Votando à canariCULTURA, lembro que o que o Igor Canário (se escreve Kannário) fez e faz não é novidade. E sempre foi visto como algo pernicioso, sobretudo para a classe média. E também para a polícia.
Wilson Batista era reconhecidamente um malandro carioca, presos inúmeras vezes, com muitos amigos marginais, cujas letras frequentemente versavam sobre a malandragem ou como diz a Ciência do Direito, cheia de garbo, letras que trasitavam entre o “contínuo de licitudes e o descontínuo ilicitudes”. “Lençol no pescoço”, samba de Wilsom gravado em 1933 por Silvio Caldas, é uma ode à malandragem. Uma apologia à vida fácil, com desprezo ao trabalho.
“Sei que eles falam Deste meu proceder Eu vejo quem trabalha Andar no miserê Eu sou vadio Porque tive inclinação Eu me lembro, era criança Tirava samba-canção Comigo não Eu quero ver quem tem razão”.
O velho Moreira da Silva, rei do samba de breque, fez do malandro um herói. De forma brilhante, registre-se. Em “Na subida do morro”, outro clássico, uma parceria dele com Ribeiro Cunha, ele ameaça, corta e estraçalha um desafeto com a navalha.
“Você mesmo sabe Que eu já fui um malandro malvado Somente estou regenerado Cheio de malícia Dei trabalho à polícia Prá cachorro Dei até no dono do morro Mas nunca abusei De uma mulher Que fosse de um amigo Agora me zanguei consigo Hoje venho animado A lhe deixar todo cortado Vou dar-lhe um castigo Meto-lhe o aço no abdômen E tiro fora o seu umbigo”
E o que dizer de Bezerra da Silva com Malandragem dá um tempo (Vou apertar, mas não vou acender agora) ou de “Os direitos do otário”?
“Quem fala alto é malandro E conhece a barra pesada Otário só tem dois direitos Tomar tapa E não dizer nada. (...) É que aonde pintar Um otário Tem caguetagem e malícia Otário é a imagem do cão E também cachorrinho De policia.”
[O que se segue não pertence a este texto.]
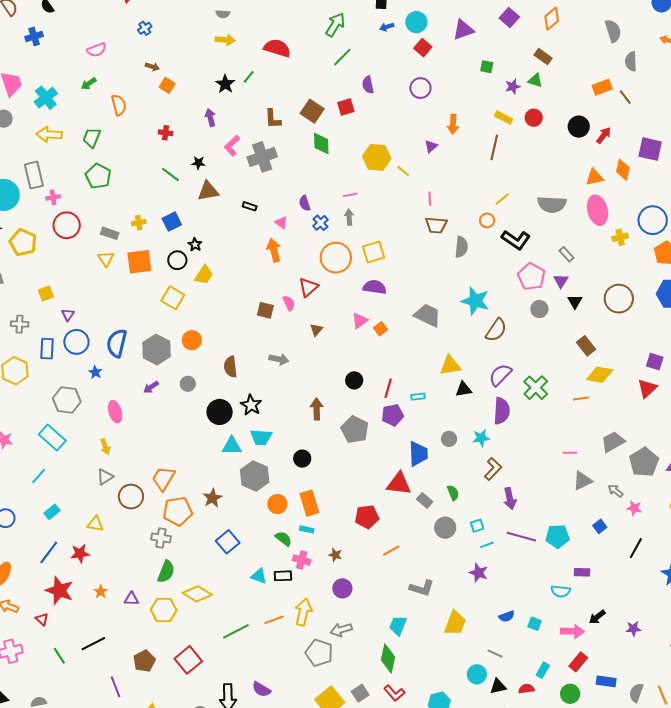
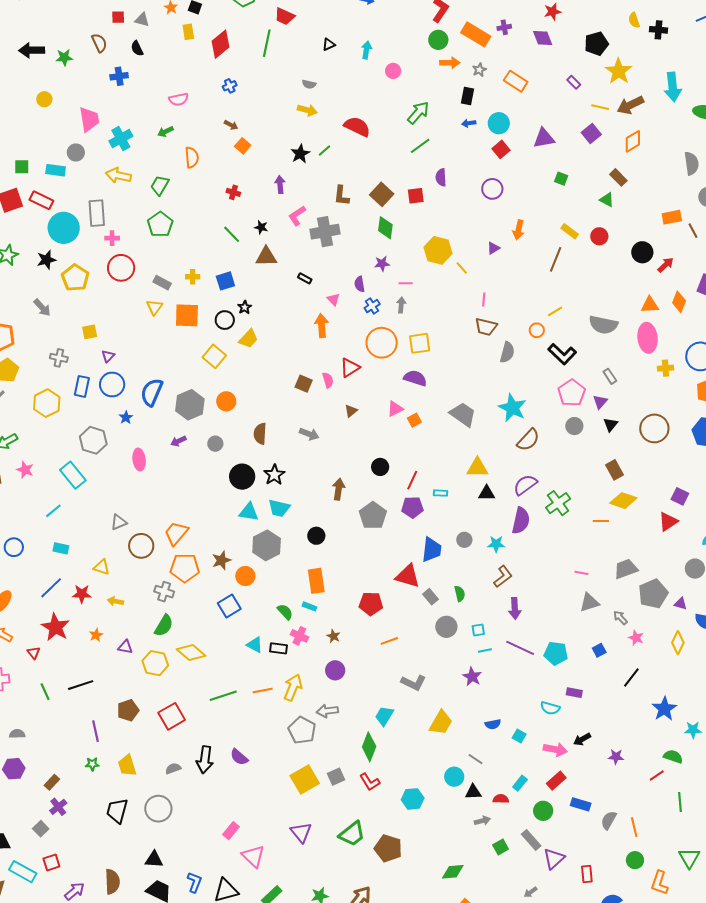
purple star: (513, 86) -> (382, 264), moved
yellow arrow: (105, 447) -> (115, 601), moved, turned 112
orange circle: (277, 504) -> (245, 576), moved
cyan rectangle: (52, 512) -> (61, 548), turned 42

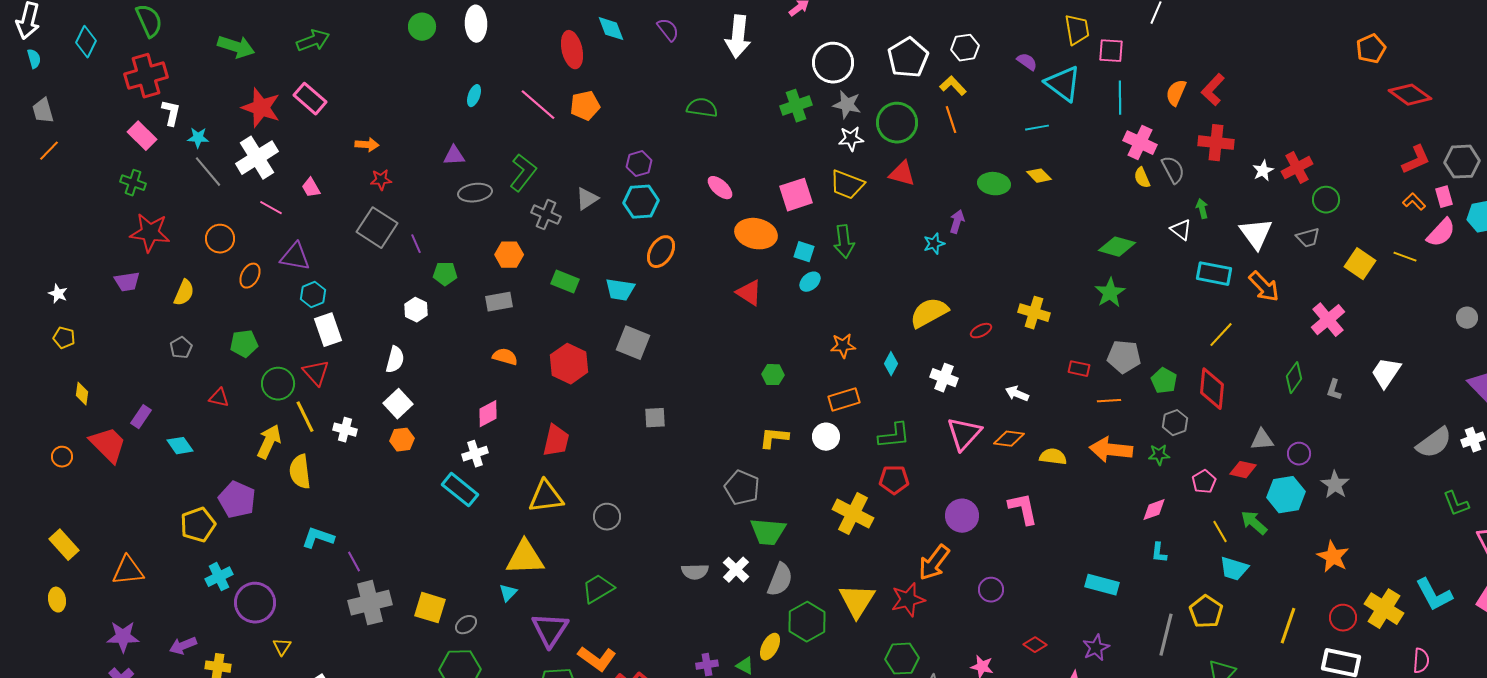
Pobre é quem produz cultura nesse país, já nos ensinou o Ariano Suassuna. Eu posso não gostar, mas Igor Canário (se escreve Kannário) está fazendo somente isso. Produzindo cultura. No gueto e com o gueto. E do gueto para cada bairro de Salvador e o interior do estado. Qual o problema disso? É que eu não gosto do que ele canta? Discordo da letra? Porra, eu não gosto de 95% do que eu escuto, e nem por isso quero amordaçar o gueto.
Somente acho trágico assistir ao Estado brasileiro entrar nos guetos somente para assassinar a juventude negra, e depois ver nossa classe média, cinicamente, apontar o dedo para Igor Canário (se escreve Kannário). Se o Estado brasileiro só entra no gueto para matar, vocês, indignados, esperam em troca quais manifestações culturais?
Por que será que o gueto, desde Wilson Batista e antes dele, não gosta da polícia e apoia quem vai contra ela?